There seems to be an assumption by some posters here that
a mobile antenna must be electrically 90 degrees in length.
Here's a simple transmission line example to illustrate why
that is not true in the case of a loading coil used with straight
sections of antenna. In the following example, all transmission
lines are lossless.

We want to build a stub that is electrically 90 degrees long,
i.e. a 1/4WL open-circuited stub. The impedance at the
mouth of the 1/4WL open-circuited stub will be 0-j0 ohms,
a short circuit. The first stage of the stub is made from
Z0=450 ohm transmission line and is 30 degrees long.

0-j0 ----30 deg of 450 ohm line----+----50 ohm line---open-circuit

The question is: How many degrees of 50 ohm line do we need
to add to get 1/4WL in all. Sounds simple, huh? Just add 60
degrees and we will have our stub. But that is NOT what happens.

The impedance at '+' is -j259 ohms. That is -j.0575 on the 450 ohm
Smith Chart but is -j5.175 on the 50 ohm Smith Chart. So it takes
only 11 degrees of 50 ohm line to replace the function of 60
degrees of 450 ohm line. Want to stuff 90 degrees of function into
a 41 degree long stub? Make it a two-stage stub as above and
take advantage of the impedance discontinuity.

There is 60 degrees between -j0.575 and infinity on a Smith Chart.

There is 11 degrees between -j5.175 and infinity on a Smith Chart.
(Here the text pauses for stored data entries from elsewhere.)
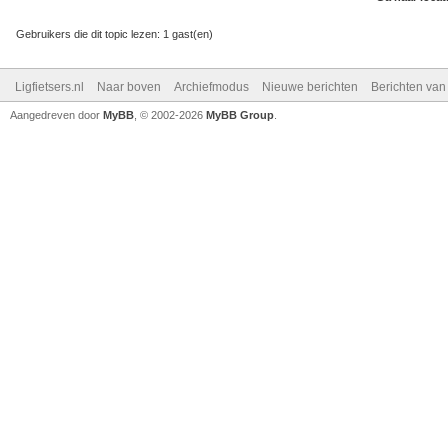
Gebruikers die dit topic lezen: 1 gast(en)
Ligfietsers.nl
Naar boven
Archiefmodus
Nieuwe berichten
Berichten va
Aangedreven door
MyBB
, © 2002-2026
MyBB Group
.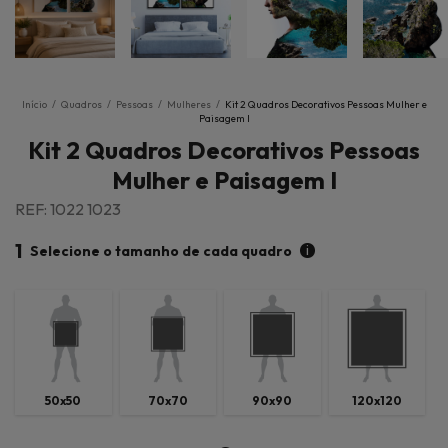
Início
/
Quadros
/
Pessoas
/
Mulheres
/
Kit 2 Quadros Decorativos Pessoas Mulher e
Paisagem I
Kit 2 Quadros Decorativos Pessoas
Mulher e Paisagem I
REF: 1022 1023
1
i
Selecione o tamanho de cada quadro
50x50
70x70
90x90
120x120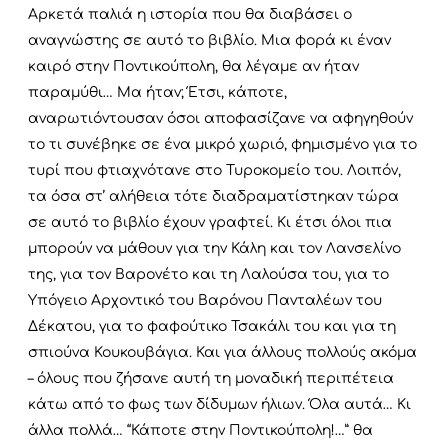
Αρκετά παλιά η ιστορία που θα διαβάσει ο
αναγνώστης σε αυτό το βιβλίο.
Μια φορά κι έναν
καιρό στην Ποντικούπολη, θα λέγαμε αν ήταν
παραμύθι… Μα ήταν; Έτσι, κάποτε,
αναρωτιόντουσαν όσοι αποφασίζανε να αφηγηθούν
το τι συνέβηκε σε ένα μικρό χωριό, φημισμένο για το
τυρί που φτιαχνότανε στο Τυροκομείο του. Λοιπόν,
τα όσα στ’ αλήθεια τότε διαδραματίστηκαν τώρα
σε αυτό το βιβλίο έχουν γραφτεί. Κι έτσι όλοι πια
μπορούν να μάθουν για την Κάλη και τον Λανσελίνο
της, για τον Βαρονέτο και τη Λαλούσα του, για το
Υπόγειο Αρχοντικό του Βαρόνου Πανταλέων του
Δέκατου, για το φαφούτικο Τσακάλι του και για τη
σπιούνα Κουκουβάγια. Και για άλλους πολλούς ακόμα
– όλους που ζήσανε αυτή τη μοναδική περιπέτεια
κάτω από το φως των δίδυμων ήλιων. Όλα αυτά… Κι
άλλα πολλά… “Κάποτε στην Ποντικούπολη!…” θα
The Z01/Z02 impedance discontinuity has provided the "missing"
49 degrees of the stub.

The stub is only 41 degrees in physical length yet it functions
just like a 90 degree stub.

The same thing holds true for mobile antennas with loading coils.
The difference between the Z0 of the straight section and the Z0
of the loading coil provides the "missing" degrees of the antenna.
There is no requirement that the antenna be physically 90 degrees
long. There is no requirement that the delay through the coil plus
the delay through the straight sections add up to 90 degrees.
The impedance discontinuity provides the "missing" number of
degrees.
--
73, Cecil, W5DXP